= Exercise materials =
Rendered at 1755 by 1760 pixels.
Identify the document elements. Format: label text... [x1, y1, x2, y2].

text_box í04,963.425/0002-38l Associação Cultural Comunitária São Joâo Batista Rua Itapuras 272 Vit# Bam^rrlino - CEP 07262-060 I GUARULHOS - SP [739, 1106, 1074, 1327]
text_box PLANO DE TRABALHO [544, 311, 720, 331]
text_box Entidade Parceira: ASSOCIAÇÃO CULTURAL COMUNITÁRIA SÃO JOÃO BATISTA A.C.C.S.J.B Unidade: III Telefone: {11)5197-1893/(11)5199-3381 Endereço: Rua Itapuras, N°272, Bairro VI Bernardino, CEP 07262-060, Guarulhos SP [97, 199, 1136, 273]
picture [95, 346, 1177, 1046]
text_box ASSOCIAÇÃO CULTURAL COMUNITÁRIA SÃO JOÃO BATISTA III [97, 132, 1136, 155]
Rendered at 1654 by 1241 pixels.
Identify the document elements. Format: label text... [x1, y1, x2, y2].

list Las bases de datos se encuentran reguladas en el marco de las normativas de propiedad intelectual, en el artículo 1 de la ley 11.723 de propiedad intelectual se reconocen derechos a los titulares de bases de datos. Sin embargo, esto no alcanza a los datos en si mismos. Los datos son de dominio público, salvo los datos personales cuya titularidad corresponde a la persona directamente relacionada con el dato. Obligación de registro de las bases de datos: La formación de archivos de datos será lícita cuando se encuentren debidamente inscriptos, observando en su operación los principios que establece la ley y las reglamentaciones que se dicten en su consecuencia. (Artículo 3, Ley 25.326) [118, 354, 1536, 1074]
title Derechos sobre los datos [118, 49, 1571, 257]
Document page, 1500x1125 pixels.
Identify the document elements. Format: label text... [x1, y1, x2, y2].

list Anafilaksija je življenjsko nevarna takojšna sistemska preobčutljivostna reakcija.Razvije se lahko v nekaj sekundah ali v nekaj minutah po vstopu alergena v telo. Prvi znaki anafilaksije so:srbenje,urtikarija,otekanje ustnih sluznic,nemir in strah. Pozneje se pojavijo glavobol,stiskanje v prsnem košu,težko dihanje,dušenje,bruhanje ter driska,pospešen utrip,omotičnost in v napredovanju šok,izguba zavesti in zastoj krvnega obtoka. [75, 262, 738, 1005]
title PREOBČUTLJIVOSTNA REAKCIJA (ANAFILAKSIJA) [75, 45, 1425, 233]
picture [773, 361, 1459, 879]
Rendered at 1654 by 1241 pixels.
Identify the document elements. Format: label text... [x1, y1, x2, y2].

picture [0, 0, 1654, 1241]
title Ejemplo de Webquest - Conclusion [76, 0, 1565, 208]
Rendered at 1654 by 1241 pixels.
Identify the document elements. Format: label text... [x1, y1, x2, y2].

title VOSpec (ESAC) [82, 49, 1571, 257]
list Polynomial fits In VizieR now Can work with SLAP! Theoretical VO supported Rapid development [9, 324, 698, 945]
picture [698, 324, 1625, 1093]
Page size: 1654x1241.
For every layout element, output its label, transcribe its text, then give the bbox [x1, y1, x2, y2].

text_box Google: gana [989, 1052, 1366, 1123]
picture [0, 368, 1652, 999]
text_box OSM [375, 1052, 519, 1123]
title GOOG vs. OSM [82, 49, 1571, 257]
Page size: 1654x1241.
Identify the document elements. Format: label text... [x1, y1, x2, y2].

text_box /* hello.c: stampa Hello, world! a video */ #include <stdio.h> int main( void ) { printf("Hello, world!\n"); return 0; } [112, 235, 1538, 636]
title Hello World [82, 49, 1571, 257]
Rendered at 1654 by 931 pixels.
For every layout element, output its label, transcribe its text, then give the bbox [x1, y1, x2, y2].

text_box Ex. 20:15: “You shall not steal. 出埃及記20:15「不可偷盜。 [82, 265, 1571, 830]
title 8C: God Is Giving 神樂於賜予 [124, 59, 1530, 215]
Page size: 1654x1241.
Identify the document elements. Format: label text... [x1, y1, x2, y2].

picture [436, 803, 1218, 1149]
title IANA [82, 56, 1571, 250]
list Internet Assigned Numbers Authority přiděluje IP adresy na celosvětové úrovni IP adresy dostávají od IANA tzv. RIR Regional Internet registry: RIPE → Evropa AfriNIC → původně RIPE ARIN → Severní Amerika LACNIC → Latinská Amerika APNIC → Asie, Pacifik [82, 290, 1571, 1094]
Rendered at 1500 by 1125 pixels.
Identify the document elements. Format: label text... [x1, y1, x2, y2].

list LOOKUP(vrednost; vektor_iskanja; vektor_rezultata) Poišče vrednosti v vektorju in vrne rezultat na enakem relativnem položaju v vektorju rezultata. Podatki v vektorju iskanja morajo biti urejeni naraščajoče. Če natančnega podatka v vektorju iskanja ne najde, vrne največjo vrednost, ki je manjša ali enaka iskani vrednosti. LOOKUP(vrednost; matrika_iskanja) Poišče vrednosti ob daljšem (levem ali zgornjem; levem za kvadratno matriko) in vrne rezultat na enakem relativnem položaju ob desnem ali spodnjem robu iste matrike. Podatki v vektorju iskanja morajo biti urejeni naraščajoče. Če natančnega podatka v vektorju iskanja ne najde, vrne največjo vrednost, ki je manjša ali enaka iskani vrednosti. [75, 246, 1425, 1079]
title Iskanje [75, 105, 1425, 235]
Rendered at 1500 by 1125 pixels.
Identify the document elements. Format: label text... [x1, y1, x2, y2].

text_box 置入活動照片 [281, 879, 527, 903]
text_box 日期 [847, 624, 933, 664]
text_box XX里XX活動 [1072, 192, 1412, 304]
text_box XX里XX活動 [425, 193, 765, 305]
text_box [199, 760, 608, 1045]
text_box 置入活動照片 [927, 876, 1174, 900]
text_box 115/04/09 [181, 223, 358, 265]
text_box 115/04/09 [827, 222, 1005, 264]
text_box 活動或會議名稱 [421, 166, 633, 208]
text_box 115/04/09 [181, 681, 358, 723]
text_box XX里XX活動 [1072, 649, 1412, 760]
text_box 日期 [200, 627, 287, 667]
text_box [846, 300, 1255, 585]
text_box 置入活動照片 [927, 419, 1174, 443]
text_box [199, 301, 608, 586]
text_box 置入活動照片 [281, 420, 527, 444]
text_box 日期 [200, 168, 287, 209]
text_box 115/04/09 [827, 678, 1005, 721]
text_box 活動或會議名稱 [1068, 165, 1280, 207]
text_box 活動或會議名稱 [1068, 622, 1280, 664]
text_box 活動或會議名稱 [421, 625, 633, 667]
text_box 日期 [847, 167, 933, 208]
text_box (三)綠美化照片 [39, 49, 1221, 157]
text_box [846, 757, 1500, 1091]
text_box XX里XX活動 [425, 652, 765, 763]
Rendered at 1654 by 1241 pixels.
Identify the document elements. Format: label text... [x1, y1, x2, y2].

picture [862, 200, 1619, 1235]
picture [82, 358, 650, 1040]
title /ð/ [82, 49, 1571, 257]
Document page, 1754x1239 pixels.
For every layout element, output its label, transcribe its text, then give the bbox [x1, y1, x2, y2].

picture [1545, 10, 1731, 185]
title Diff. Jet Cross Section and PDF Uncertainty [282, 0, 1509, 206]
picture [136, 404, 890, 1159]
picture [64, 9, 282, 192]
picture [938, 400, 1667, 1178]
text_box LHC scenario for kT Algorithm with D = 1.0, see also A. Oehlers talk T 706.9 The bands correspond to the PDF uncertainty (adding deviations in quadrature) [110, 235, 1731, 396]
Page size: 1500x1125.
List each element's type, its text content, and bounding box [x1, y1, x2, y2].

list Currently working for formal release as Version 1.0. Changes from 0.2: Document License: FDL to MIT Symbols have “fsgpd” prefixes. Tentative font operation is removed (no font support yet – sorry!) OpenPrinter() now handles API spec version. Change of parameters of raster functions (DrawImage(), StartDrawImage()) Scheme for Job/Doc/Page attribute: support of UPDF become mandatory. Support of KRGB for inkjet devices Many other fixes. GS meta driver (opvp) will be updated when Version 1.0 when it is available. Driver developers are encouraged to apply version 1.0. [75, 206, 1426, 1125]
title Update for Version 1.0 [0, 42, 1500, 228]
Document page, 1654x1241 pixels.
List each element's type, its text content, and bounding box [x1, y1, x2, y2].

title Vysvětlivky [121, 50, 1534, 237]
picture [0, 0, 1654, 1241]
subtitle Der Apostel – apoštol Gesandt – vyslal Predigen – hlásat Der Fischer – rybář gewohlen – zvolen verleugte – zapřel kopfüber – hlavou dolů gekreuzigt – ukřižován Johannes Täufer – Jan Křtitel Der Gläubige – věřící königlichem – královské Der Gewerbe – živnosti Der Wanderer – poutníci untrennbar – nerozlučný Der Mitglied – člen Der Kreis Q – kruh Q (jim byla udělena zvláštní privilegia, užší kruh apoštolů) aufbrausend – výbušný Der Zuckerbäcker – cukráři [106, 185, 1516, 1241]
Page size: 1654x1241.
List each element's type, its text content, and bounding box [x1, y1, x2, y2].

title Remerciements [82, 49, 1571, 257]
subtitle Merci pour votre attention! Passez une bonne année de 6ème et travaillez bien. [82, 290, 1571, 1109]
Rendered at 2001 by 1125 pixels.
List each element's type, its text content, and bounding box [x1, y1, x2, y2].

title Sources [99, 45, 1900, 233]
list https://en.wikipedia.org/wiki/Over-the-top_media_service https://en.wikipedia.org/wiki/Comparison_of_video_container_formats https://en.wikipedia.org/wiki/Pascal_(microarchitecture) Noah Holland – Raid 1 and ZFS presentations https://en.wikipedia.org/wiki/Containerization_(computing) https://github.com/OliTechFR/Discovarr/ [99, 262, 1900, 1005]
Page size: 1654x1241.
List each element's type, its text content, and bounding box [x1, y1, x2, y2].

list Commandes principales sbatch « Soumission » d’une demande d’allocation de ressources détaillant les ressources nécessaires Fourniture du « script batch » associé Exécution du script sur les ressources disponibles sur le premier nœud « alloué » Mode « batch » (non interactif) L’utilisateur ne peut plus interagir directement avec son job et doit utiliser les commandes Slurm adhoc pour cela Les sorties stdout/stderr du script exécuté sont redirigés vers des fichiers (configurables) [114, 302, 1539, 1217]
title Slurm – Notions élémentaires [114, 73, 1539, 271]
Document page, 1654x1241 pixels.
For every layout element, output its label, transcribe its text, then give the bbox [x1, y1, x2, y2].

= Aim of the task =
Edit everything from the start of the lines down to the line containing "title Derechos sobre", replacing "document elements" with "layout elements" and leaving all else unchanged. Return only those lines.

= Exercise output =
Rendered at 1755 by 1760 pixels.
Identify the layout elements. Format: label text... [x1, y1, x2, y2].

text_box í04,963.425/0002-38l Associação Cultural Comunitária São Joâo Batista Rua Itapuras 272 Vit# Bam^rrlino - CEP 07262-060 I GUARULHOS - SP [739, 1106, 1074, 1327]
text_box PLANO DE TRABALHO [544, 311, 720, 331]
text_box Entidade Parceira: ASSOCIAÇÃO CULTURAL COMUNITÁRIA SÃO JOÃO BATISTA A.C.C.S.J.B Unidade: III Telefone: {11)5197-1893/(11)5199-3381 Endereço: Rua Itapuras, N°272, Bairro VI Bernardino, CEP 07262-060, Guarulhos SP [97, 199, 1136, 273]
picture [95, 346, 1177, 1046]
text_box ASSOCIAÇÃO CULTURAL COMUNITÁRIA SÃO JOÃO BATISTA III [97, 132, 1136, 155]
Rendered at 1654 by 1241 pixels.
Identify the layout elements. Format: label text... [x1, y1, x2, y2].

list Las bases de datos se encuentran reguladas en el marco de las normativas de propiedad intelectual, en el artículo 1 de la ley 11.723 de propiedad intelectual se reconocen derechos a los titulares de bases de datos. Sin embargo, esto no alcanza a los datos en si mismos. Los datos son de dominio público, salvo los datos personales cuya titularidad corresponde a la persona directamente relacionada con el dato. Obligación de registro de las bases de datos: La formación de archivos de datos será lícita cuando se encuentren debidamente inscriptos, observando en su operación los principios que establece la ley y las reglamentaciones que se dicten en su consecuencia. (Artículo 3, Ley 25.326) [118, 354, 1536, 1074]
title Derechos sobre los datos [118, 49, 1571, 257]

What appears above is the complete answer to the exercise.